From the Dean's Desk

From the Dean’s Desk

Azita Emami, dean

Azita Emami, PhD, MSN, BSN, RN, FAAN

Reprinted from the 2016 Connections, our annual report

It is my great pleasure to say the UW School of Nursing is healthy and optimistic. Thanks to you, we accomplished significant achievements in training, research and advocacy while maintaining the highest standard of education. We embark on the initiatives ahead with a renewed vision, a commitment to aligning and leveraging our common strengths, and a shared voice.

You are part of the Husky Nurse community that will change the world of nursing. Here’s how you can help make our community even stronger:

Ask your elected officials to support nursing

In 2015, Senate bill S.297 progressed with bi-partisan support to the U.S. Senate Committee on Veteran Affairs. This bill would allow expanded practice authority to Veterans Affairs Departments nurse midwives, clinical nurse specialists, nurse practitioners and potentially certified nurse anesthetists. We wrote our elected officials asking them to support this crucial bill, and we hope you will, too.

The UW School of Nursing and the state of Washington have long promoted the full scope of practice for nurses. A key recommendation of the Institute of Medicine’s “The Future of Nursing” report called for nurses to practice to the full extent of their education, achieve higher levels of education and training, and partner with other health care professionals to change healthcare in the United States.
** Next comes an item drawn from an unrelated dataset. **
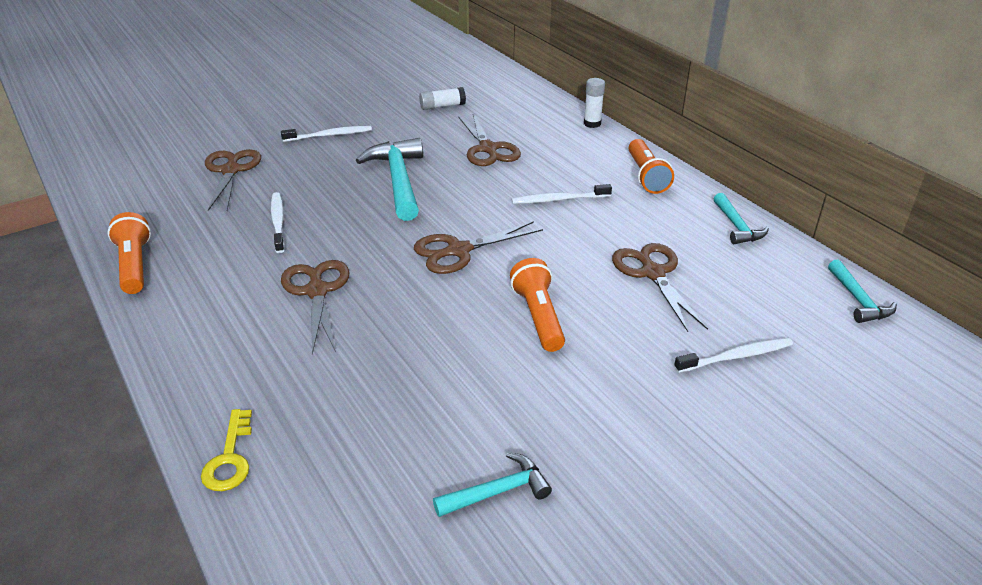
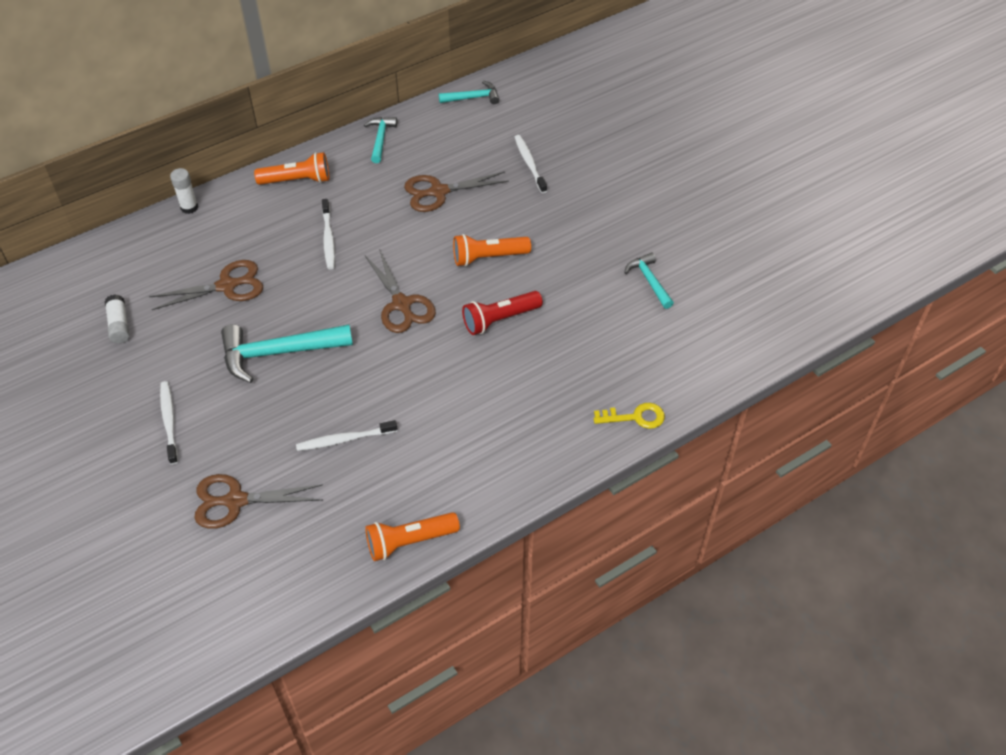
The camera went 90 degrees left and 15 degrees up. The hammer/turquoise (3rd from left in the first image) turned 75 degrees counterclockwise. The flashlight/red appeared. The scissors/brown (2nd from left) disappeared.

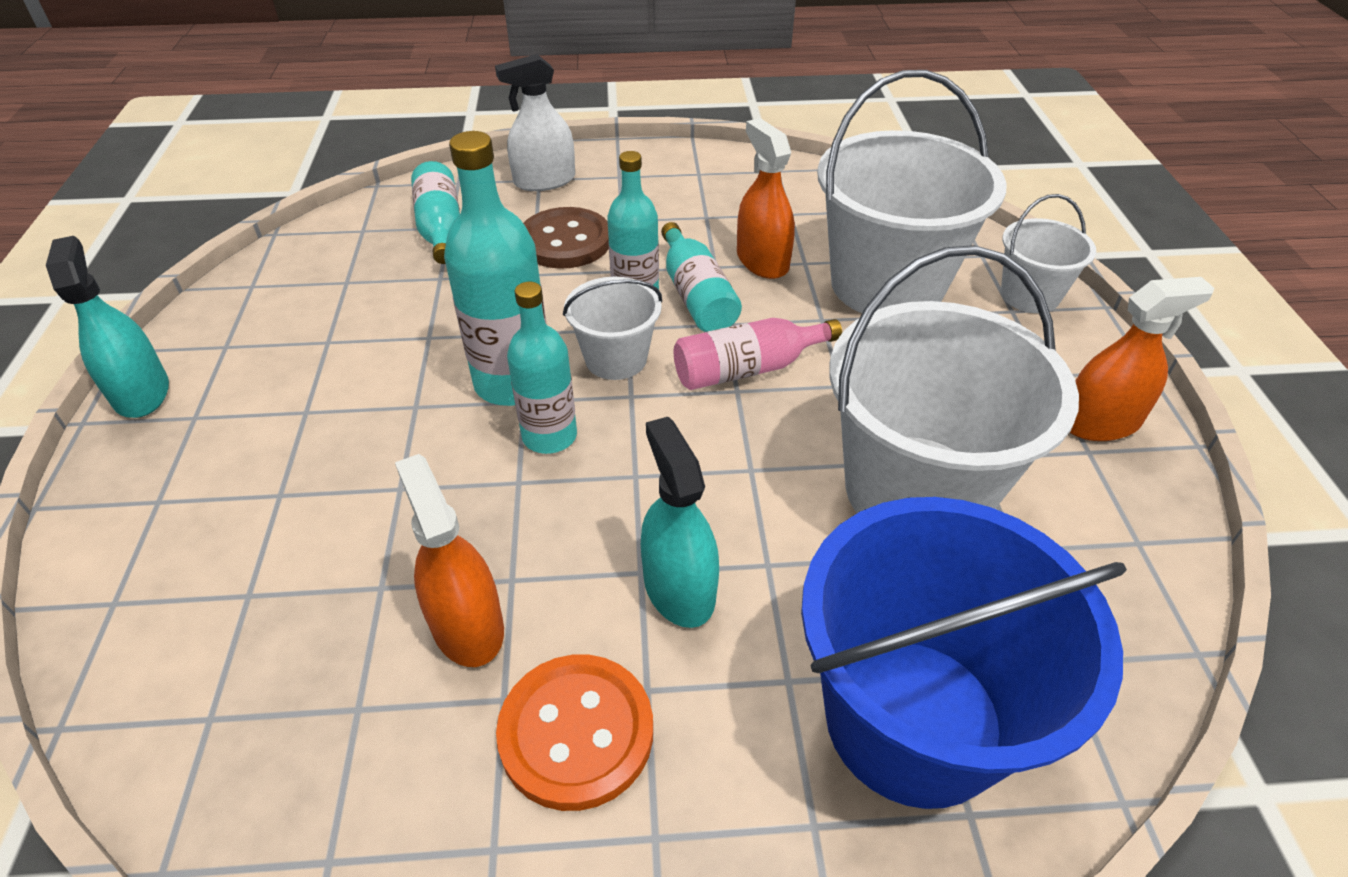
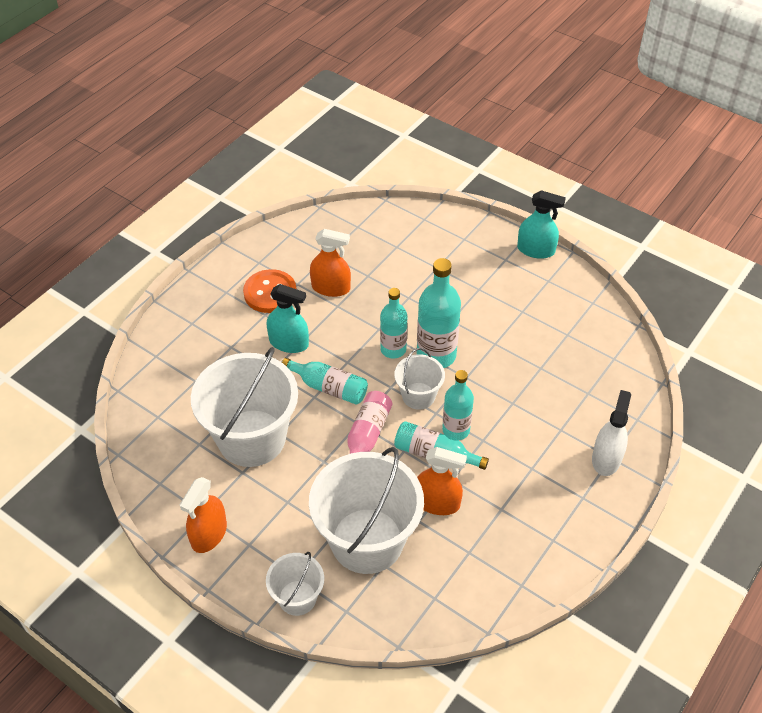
The camera went 130 degrees right and 5 degrees up. The bottle/turquoise (1st from left) moved. The button/brown disappeared. The bucket/blue disappeared.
That means removing scope-of practice barriers and implementing nurse residency programs. Let’s work together to advocate for funding of residency programs across all practice settings.

Advocate for nurses in positions of leadership

“When nurses are at the table, everyone wins,” said Assistant Professor Sarah Gimbel, co-director of the Center for Global Health Nursing.

But nurses still lack their place at the table. Today, few nurses sit on either national or international boards, or are in leadership positions at non-governmental organizations or global health agencies, despite comprising 80 percent of the global healthcare workforce. Indeed, the American Nurses Association recently launched an effort to place 10,000 nurses on governing boards in the United States by 2020.

Nurses provide care and manage healthcare delivery, interfacing with patients and communities in implementing evidence-based and culturally relevant practice. We need to ensure that nurses are effectively engaged as leaders in design, implementation, evaluation and policy development. Our perspective is invaluable to overall sustainable improvements in health, locally and globally.

Support healthcare research

We must strive to preserve and increase research funding for nursing science. Like all healthcare research, the majority of nursing research funding comes from the federal government, from organizations like the Agency for Healthcare Research and Quality (AHRQ). Through AHRQ funds, nurse-led research enacts change in a fragmented American healthcare system to help reach reform goals. In 2015, Congress threatened to defund AHRQ, and in the last five years NIH funding has declined by 22 percent. Over the next year, we will work to educate our lawmakers of the impact such funding has on nursing research.

Invest in nursing

Research from the American Association of Colleges of Nursing finds a continued shortage of nurses in the workforce; by 2022, the need for new nurses will reach 1.05 million. Nursing school enrollment is not growing fast enough to meet the project need thanks to budget restraints from both schools and potential students.

Your support can help bridge this shortfall and improve health care for future generations. Many more students need support. Annually, our school has more than $7 million in unmet scholarship need. For the 2015-2016 academic year, 129 students who applied for scholarship support from the School of Nursing did not receive it.

Demand a more diverse and inclusive nursing workforce

RNs, advanced practice registered nurses, and nursing faculty are all critically necessary to sustain an adequate supply of nurses who can deliver quality, culturally congruent health care. There is an immediate and critical need for our nation to develop additional strategies to recruit and retain people from diverse and under served backgrounds to pursue nursing and teach nursing as a profession.

Through programs like UW Nurse Camp, we are making nursing school – and ultimately the nursing field – more accessible to high school sophomores and juniors from low-income or underrepresented backgrounds. The nursing workforce must reflect the diversity of our general population.

We are committed to raising awareness among elected leaders about the importance of policies that increase diversity in nursing, address institutionalized oppression and allow nurses to access and achieve higher levels of education and workforce equity. We hope you will contact your elected leaders to do the same.

We are implementing a strategic plan to continually improve diversity, equity and inclusion for our faculty, staff and student body. We continue to strive for a culture in which all members of our school feel welcome, valued, heard and supported and protected from bias and discrimination.

Even modest gifts support our urgent needs and represent an investment in nursing.

Thank you for supporting nurse-led health care; for sharing the value of nursing research and expertise in the workplace and the boardroom; for investing in the dedicated staff, faculty and students at the UW School of Nursing.

Thank you for proving that Together, We Are Boundless.